Judith Brown Chomsky, a cooperating attorney with the Center for Constitutional Rights, spoke about the effects of oil extraction. “There are villages in the Niger Delta where children don’t see a dark sky even at night because the oil flares constantly,” she said. In the petroleum extraction process, Chomsky explained that the accompanying gas “comes out with a roar” and is burned off or “flared” in the Niger Delta.
Flaring is less costly than more environmentally sustainable alternatives which reduce profit margins. Shell felt it could operate with impunity because it was veiled from public scrutiny, Chomsky maintained.
Chomsky also discussed Wiwa v Shell, the lawsuit brought against Royal Dutch Shell for human rights abuses under the Alien Tort Statute and the Torture Victim Act in an American court by Ken Saro-Wiwa’s son and other Ogoni plaintiffs. In 2009, after 14 years, Shell, without admitting wrongdoing and before going to trial, settled for $15.5 million. Environmental damages were not a part of the suit, but Chomsky said that through the legal process of discovery, the plaintiffs’ attorneys were “able to read what corporations were thinking and doing from their own documents.”
What became apparent was that Ken Saro-Wiwa and MOSOP were considered a serious threat, in part because of media exposure outside of Africa.
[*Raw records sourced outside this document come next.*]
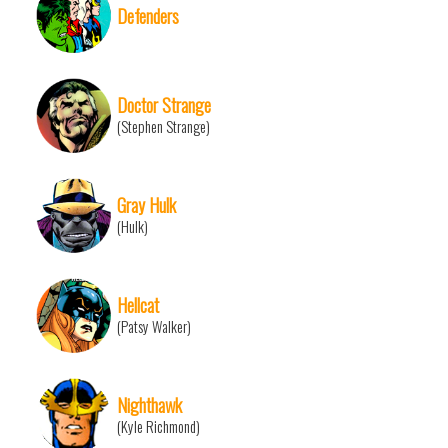
Defenders
Doctor Strange
(Stephen Strange)
Gray Hulk
(Hulk)
Hellcat
(Patsy Walker)
Nighthawk
(Kyle Richmond)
Since 1993, MOSOP’s organized nonviolent resistance has prevented Shell from extracting oil in Ogoniland. But, throughout the Niger Delta, other tribally based organizations and actors have emerged over the years, including MEND (Movement for the Emancipation of the Niger Delta), often employing different (and sometimes violent) tactics than the Ogoni.
Sowore, stressing he did not want to glorify the current maelstrom of violence, said the Niger Delta region “is awash in arms … the Niger Delta region is at war as we speak today.”
As with any war, women and children often pay the highest price and Saro Nkesi, now living in Virginia, has taken it upon himself to assist with their needs as president of the GIA Project Foundation, Inc. He said he is still actively involved with MOSOP and uses his U.S.-based foundation to raise the money he sends to Nigeria for “the children who lost their parents, the children who are not able to afford to go to school … for the widows who have lost their husbands.”